> _Written problem a_
Answer these questions from the 1927 report on power and public utility issues:
(i) Which three associations organized the Joint Committee of National Utility Associations?
(ii) At which session of which Congress will the three measures be reintroduced?
(iii) Which group has announced its support of each measure the Joint Committee opposes?

> _Document passage_
• • • • •
Power and Public Utility Issues

November 12, 1927

Report Outline
Boulder Canyon Dam and Muscle Shoals
Investigation of the General Electric
Public Utility Financing Investigation

Three measures involving important questions of public policy toward power development and public utility regulation, which were left unacted upon when the last Congress came to a close, will be reintroduced and pressed for adoption when the Seventieth Congress meets for its first session. They are the Boulder Canyon dam bill, the Muscle Shoals bill and the Walsh resolution for a Senate investigation of the financing of public utilities which provide gas and electrical service. These measures will combine to make power and public utility questions a leading subject for discussion before the Seventieth Congress.

Shortly after the adjournment of the last Congress a Joint Committee of National Utility Associations was organized by the National Electric Light Association, the American Electric Railway Association and the American Gas Association, roughly corresponding to the organization that was set up to oppose the adoption of the Federal Water Power act in 1920. The committee has devoted its principal attention to date to opposing the enactment of the Boulder Canyon dam bill in its present form, opposing the enactment of legislation for continued government operation of the Muscle Shoals project, and opposing adoption of the Walsh resolution by the Senate of the new Congress. Meanwhile, the progressive group, which will hold a balance of power in the Senate, has announced its support of each of the measures the Joint Committee of National Utility Associations opposes.
• • • • •
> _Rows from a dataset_
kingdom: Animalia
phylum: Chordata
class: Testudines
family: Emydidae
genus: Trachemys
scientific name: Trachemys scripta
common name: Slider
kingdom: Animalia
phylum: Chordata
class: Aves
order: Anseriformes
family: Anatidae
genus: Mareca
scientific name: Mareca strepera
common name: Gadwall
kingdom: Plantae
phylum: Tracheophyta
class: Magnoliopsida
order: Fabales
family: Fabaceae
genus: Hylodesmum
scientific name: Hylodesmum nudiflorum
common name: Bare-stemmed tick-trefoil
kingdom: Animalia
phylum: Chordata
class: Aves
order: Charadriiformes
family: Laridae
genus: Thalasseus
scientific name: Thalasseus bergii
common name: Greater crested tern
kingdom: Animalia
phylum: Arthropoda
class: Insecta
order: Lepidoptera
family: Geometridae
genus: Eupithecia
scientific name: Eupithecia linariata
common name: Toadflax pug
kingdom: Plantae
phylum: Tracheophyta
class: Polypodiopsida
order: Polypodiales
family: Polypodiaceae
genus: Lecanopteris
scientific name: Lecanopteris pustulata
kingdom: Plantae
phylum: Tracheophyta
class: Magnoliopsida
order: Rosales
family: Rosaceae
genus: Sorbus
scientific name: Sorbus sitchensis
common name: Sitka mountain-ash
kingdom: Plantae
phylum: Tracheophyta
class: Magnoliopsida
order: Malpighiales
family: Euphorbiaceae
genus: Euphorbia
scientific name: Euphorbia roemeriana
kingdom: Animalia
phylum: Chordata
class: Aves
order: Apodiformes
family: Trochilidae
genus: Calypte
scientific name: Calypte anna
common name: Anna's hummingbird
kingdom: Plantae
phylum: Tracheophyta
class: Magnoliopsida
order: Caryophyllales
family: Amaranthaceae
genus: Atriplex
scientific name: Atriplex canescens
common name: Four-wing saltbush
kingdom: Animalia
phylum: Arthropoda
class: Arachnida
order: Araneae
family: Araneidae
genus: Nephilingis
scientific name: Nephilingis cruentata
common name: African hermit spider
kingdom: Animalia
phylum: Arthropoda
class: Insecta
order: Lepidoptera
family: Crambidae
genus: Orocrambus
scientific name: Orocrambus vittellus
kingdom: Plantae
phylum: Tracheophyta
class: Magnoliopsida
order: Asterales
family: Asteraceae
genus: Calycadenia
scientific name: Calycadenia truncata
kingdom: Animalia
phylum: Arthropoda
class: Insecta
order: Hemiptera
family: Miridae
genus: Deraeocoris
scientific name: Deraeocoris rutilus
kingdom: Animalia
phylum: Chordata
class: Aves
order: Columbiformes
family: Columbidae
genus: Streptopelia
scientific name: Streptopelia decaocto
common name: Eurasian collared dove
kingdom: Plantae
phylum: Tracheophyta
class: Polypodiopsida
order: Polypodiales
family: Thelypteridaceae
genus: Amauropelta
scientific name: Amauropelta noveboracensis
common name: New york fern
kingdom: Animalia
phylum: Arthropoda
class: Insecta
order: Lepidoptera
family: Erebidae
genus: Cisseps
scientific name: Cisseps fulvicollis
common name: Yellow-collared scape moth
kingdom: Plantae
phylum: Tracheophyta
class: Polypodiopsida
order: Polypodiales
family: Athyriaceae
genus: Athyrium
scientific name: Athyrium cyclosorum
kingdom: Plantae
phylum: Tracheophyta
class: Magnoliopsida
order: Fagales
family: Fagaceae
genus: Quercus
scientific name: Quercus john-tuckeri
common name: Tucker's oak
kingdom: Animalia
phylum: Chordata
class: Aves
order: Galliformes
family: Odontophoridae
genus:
• • • • •
> _Written problem b_
Transcribe the lines of the rows between the line holding "scientific name: Amauropelta noveboracensis" and the line holding "common name: Yellow-collared scape moth", inclusive.

> _Task answer a_
(i) The National Electric Light Association, the American Electric Railway Association and the American Gas Association
(ii) The first session of the Seventieth Congress
(iii) The progressive group

> _Task answer b_
scientific name: Amauropelta noveboracensis
common name: New york fern
kingdom: Animalia
phylum: Arthropoda
class: Insecta
order: Lepidoptera
family: Erebidae
genus: Cisseps
scientific name: Cisseps fulvicollis
common name: Yellow-collared scape moth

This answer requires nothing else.